One of the commissioners who voted against firing Singer was Jennifer Parrish Taylor, a Black woman who is with the Urban League of Portland. She had recommended that an investigation be conducted into Singer’s conduct and effectiveness, and said firing him amounted to a lack of due process since he wasn’t able to bring witnesses before the panel and almost half of its members are new and unfamiliar with the situation.

She compared Singer’s predicament to low-income defendants who aren’t afforded due process because the court system can’t find attorneys to represent them.

Oregon’s public defender system is the only one in the nation that relies entirely on contractors: Large nonprofit defense firms, smaller cooperating groups of private defense attorneys that contract for cases and independent attorneys who can take cases at will.

Some firms and private attorneys are periodically refusing to take new cases because of the workload. Poor pay rates and late payments from the state are also a disincentive.

Singer, appearing before the commission via video link, appealed to the new commission to allow him to keep his job and said Walters — an ex-officio permanent, non-voting member of the commission — was threatening the independence of the commission by firing the commission and appointing a new one to do her bidding.

“The commission and its employees, including myself, is supposed to be independent from the judiciary,” Singer said.

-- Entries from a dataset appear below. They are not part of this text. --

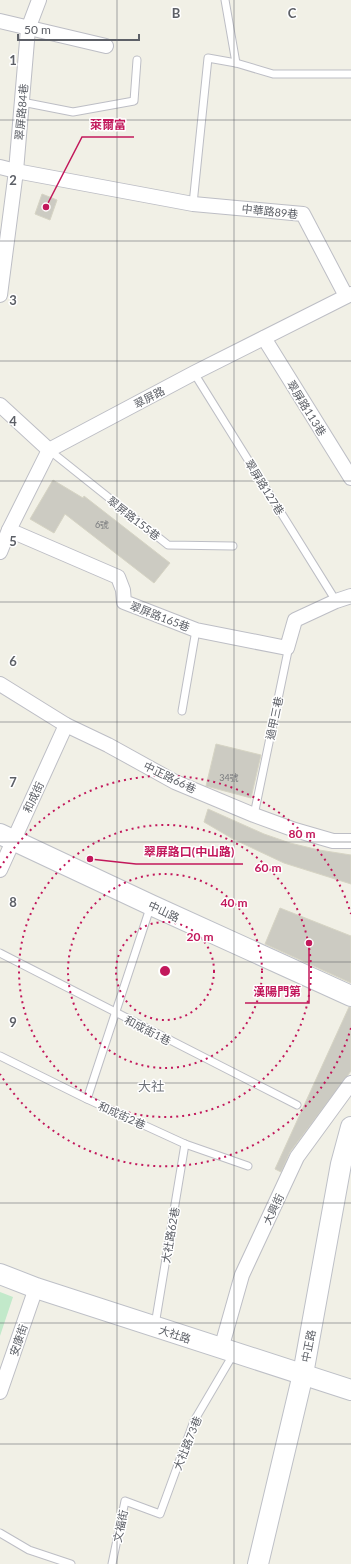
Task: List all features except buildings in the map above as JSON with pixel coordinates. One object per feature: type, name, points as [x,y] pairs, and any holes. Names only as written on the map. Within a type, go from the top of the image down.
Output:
[{"type":"main road","name":"中山路","points":[[6,837],[351,996]]},
{"type":"main road","name":"中正路","points":[[258,1564],[302,1374],[341,1164],[351,1128]]},
{"type":"main road","name":"大社路","points":[[0,1274],[36,1288],[154,1327],[351,1390]]},
{"type":"street","name":"翠屏路84巷","points":[[0,296],[16,171],[28,29],[39,0]]},
{"type":"street","points":[[0,21],[28,29],[106,46]]},
{"type":"street","points":[[0,167],[16,171]]},
{"type":"street","name":"中華路89巷","points":[[16,171],[193,204],[303,214],[348,295]]},
{"type":"street","name":"翠屏路","points":[[49,450],[194,373],[348,295]]},
{"type":"street","name":"翠屏路113巷","points":[[264,338],[351,478]]},
{"type":"street","points":[[0,405],[49,450],[9,530],[0,552]]},
{"type":"street","name":"翠屏路165巷","points":[[9,530],[118,577],[123,590],[124,602],[196,630],[287,648],[295,620]]},
{"type":"street","points":[[295,620],[336,601],[351,596]]},
{"type":"street","name":"中正路66巷","points":[[0,684],[66,725],[108,745],[175,782],[254,815],[295,830],[333,841],[351,841]]},
{"type":"street","name":"和成街","points":[[0,870],[6,837],[66,725]]},
{"type":"street","name":"大興街","points":[[227,1351],[242,1275],[297,1157],[351,1083]]},
{"type":"street","name":"安康街","points":[[0,1392],[36,1288]]},
{"type":"lane","points":[[224,0],[236,63]]},
{"type":"lane","points":[[193,204],[208,58],[236,63],[273,74],[351,74]]},
{"type":"lane","points":[[22,102],[73,112],[134,101],[137,60]]},
{"type":"lane","name":"翠屏路127巷","points":[[194,373],[336,601]]},
{"type":"lane","name":"翠屏路155巷","points":[[49,450],[168,545],[233,546]]},
{"type":"lane","name":"過甲三巷","points":[[254,815],[295,620]]},
{"type":"lane","points":[[182,711],[196,630]]},
{"type":"lane","points":[[87,1099],[151,905]]},
{"type":"lane","name":"和成街1巷","points":[[0,952],[115,1013],[297,1105]]},
{"type":"lane","name":"和成街2巷","points":[[0,1056],[87,1099],[185,1144],[248,1166]]},
{"type":"lane","name":"大社路62巷","points":[[154,1327],[185,1144]]},
{"type":"lane","name":"大社路73巷","points":[[160,1514],[194,1421],[227,1351]]},
{"type":"lane","name":"文福街","points":[[112,1564],[125,1501],[160,1514]]},
{"type":"lane","points":[[0,1533],[29,1550],[71,1564]]},
{"type":"green space","points":[[0,1292],[13,1297],[0,1336]]},
{"type":"place","name":"萊爾富","points":[[46,207]]},
{"type":"place","name":"翠屏路口(中山路)","points":[[90,859]]},
{"type":"place","name":"漢陽門第","points":[[309,943]]},
{"type":"district","name":"大社","points":[[151,1086]]}]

Criminal defendants in Oregon who have gone without legal representation due to a shortage of public defenders filed a lawsuit in May that alleges the state is violating their constitutional right to legal counsel and a speedy trial.

Walters said her personality conflicts with Singer had nothing to do with her actions this week.

“We need to advance the next phase of our work to create the systemic changes and immediate support for those serving and those in need of public defense services in Oregon,” she told the commission on Wednesday.

“I know that emotions are still running high for some,” Walters said. “And there have been accusations and suggestions that personality conflicts were what drove my decision. That’s counterproductive and needs to stop.”